Anyone on here own one and can tell me about the thickness of the necks? I'm looking into ordering a new six string, but I don't want one with a huge ass neck.


Really just looking for a new six, I guess. Any recommendations?

Looking a the Ibanez SR 706

Edit: 50 views and no one has been able to offer he any help?


----------



## rogrotten (Jul 14, 2011)

I played a spector bass like 5 or 6 years ago, I don't recall the neck being super thick, it's not ass slim as an Ibanez though, I don't know if their necks have changed since I played one.


----------



## rogrotten (Jul 14, 2011)

you should check if your local sam ash has any in stock and go try it.


----------



## SilenceIsACrime (Jul 14, 2011)

I own one of the lower end 4 strings and the neck is pretty damn comfortable to me (to give some sort of reference: I pretty much play Ibanez guitars exclusively). I would agree with Rogrotten that it's probably not *as* thin, but still quite nice.


----------



## codync (Jul 14, 2011)

I own a Spector Legend six. Not sure if you mean the neck width from string to string or the thickness of the neck, but I wouldn't say either is bad. The string spacing is wider and much more comfortable than on an Ibanez six.


----------



## MaxOfMetal (Jul 14, 2011)

My Spector Euro 5LX's neck was a tad thicker and rounder than my StingRay 5, and thinner than my Carvin Icon 5. Overall it was a comfotable profile, but a little thick for my tastes. From what I understand the Rebop basses are a little thinner and flatter. 

I would never really describe Spector bass necks as "thin", but they still are very comfortable. Kinda like how 50's Gibson profiles are hefty but still play fast. It's all in the shape.

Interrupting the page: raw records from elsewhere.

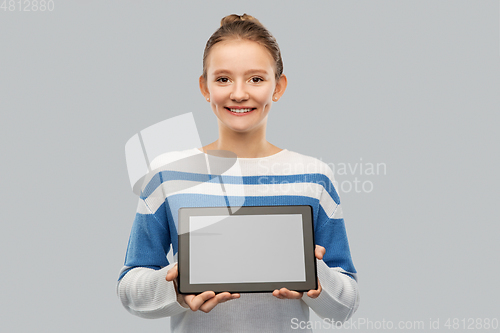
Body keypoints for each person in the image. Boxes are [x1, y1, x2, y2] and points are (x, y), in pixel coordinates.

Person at [117, 13, 359, 332]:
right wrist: (176, 287)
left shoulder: (313, 176)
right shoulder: (168, 174)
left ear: (279, 86)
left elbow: (346, 306)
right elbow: (129, 288)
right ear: (204, 87)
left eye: (256, 79)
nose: (239, 93)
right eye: (223, 79)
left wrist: (316, 275)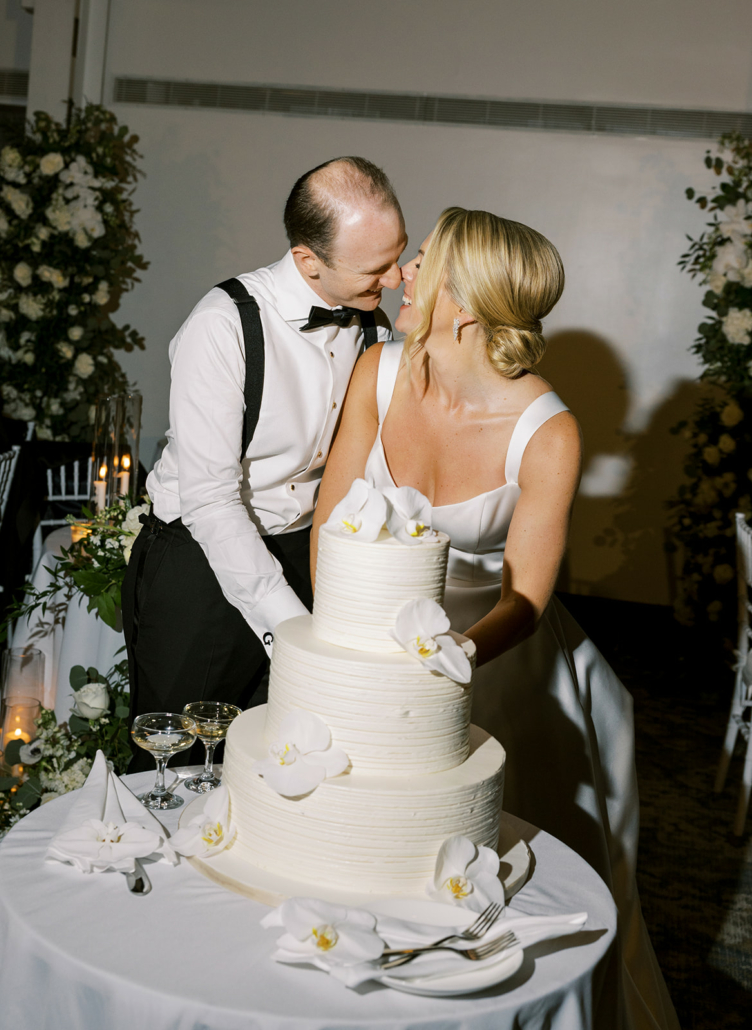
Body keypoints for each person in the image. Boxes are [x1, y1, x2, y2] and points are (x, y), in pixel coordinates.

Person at [311, 207, 680, 1030]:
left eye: (423, 263)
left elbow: (525, 597)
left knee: (502, 900)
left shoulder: (546, 432)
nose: (403, 271)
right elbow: (327, 531)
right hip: (365, 649)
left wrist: (442, 666)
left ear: (464, 306)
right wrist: (350, 653)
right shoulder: (377, 370)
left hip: (496, 662)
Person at [122, 157, 407, 754]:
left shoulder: (375, 328)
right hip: (201, 565)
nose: (396, 280)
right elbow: (211, 501)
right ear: (308, 261)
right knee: (179, 758)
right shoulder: (222, 325)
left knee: (283, 760)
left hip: (307, 554)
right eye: (374, 269)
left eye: (397, 256)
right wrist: (290, 623)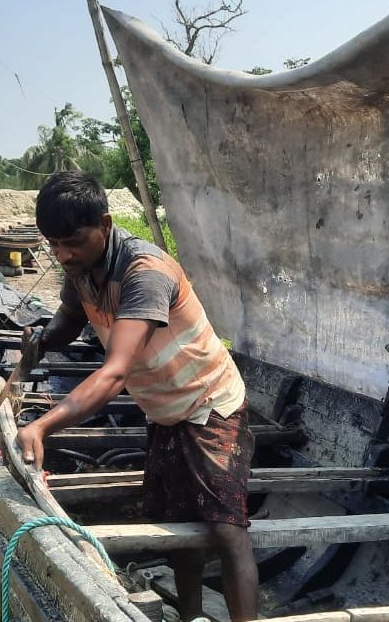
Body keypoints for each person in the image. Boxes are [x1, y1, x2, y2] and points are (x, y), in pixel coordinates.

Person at [16, 171, 258, 621]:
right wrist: (44, 340)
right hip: (164, 411)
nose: (62, 254)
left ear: (105, 225)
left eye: (72, 241)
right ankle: (189, 617)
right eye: (53, 243)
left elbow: (114, 373)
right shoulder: (81, 267)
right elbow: (70, 318)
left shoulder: (144, 273)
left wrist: (43, 424)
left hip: (210, 406)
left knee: (227, 532)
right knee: (176, 530)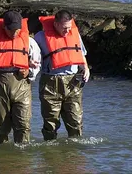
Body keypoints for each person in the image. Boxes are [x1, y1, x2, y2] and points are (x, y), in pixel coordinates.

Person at [0, 11, 41, 144]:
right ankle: (2, 159)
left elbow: (37, 63)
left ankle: (23, 157)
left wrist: (29, 72)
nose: (14, 33)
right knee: (1, 127)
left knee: (23, 125)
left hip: (22, 85)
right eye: (11, 30)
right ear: (4, 27)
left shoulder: (30, 42)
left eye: (17, 30)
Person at [34, 10, 91, 140]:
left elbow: (80, 54)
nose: (67, 31)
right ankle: (50, 153)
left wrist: (86, 68)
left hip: (73, 83)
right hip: (50, 83)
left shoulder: (74, 34)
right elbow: (32, 56)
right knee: (50, 123)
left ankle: (75, 155)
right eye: (65, 28)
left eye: (70, 27)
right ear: (56, 24)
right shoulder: (40, 37)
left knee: (75, 122)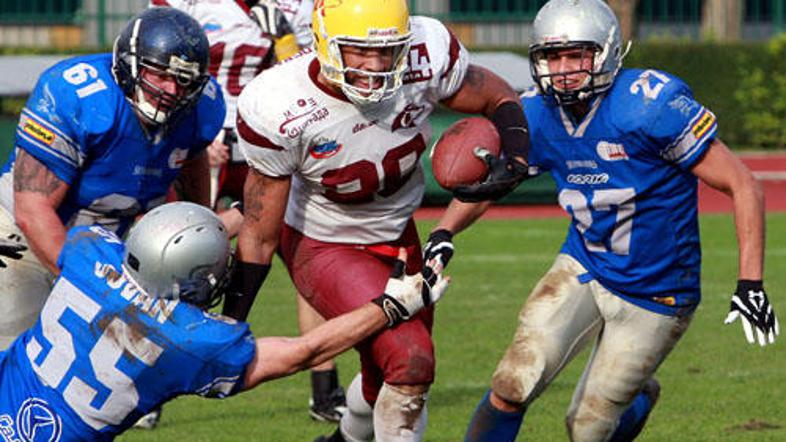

EDIT: In comparison to the SR706, the Spector will have a MUCH thicker and rounder neck.


----------



## jordanky (Jul 15, 2011)

I've played both a Spector Legend 6 and an Ibanez SR706. The Ibanez feels thinner and a little bit flatter, but the Spector is a hair most round, enough to fit the palm of your hand. That's how I think anyway, but neck feel is a touchy subject, literally!


----------



## insertcoolname (Jul 19, 2011)

The neck through Euro's I've played have had baseball bat necks, but it sounds like the bolt on's are quite a bit thinner. Just my experience from owning a Euro 4 NT and playing a few Euro 5 NT's in stores so take it for what it's worth.


----------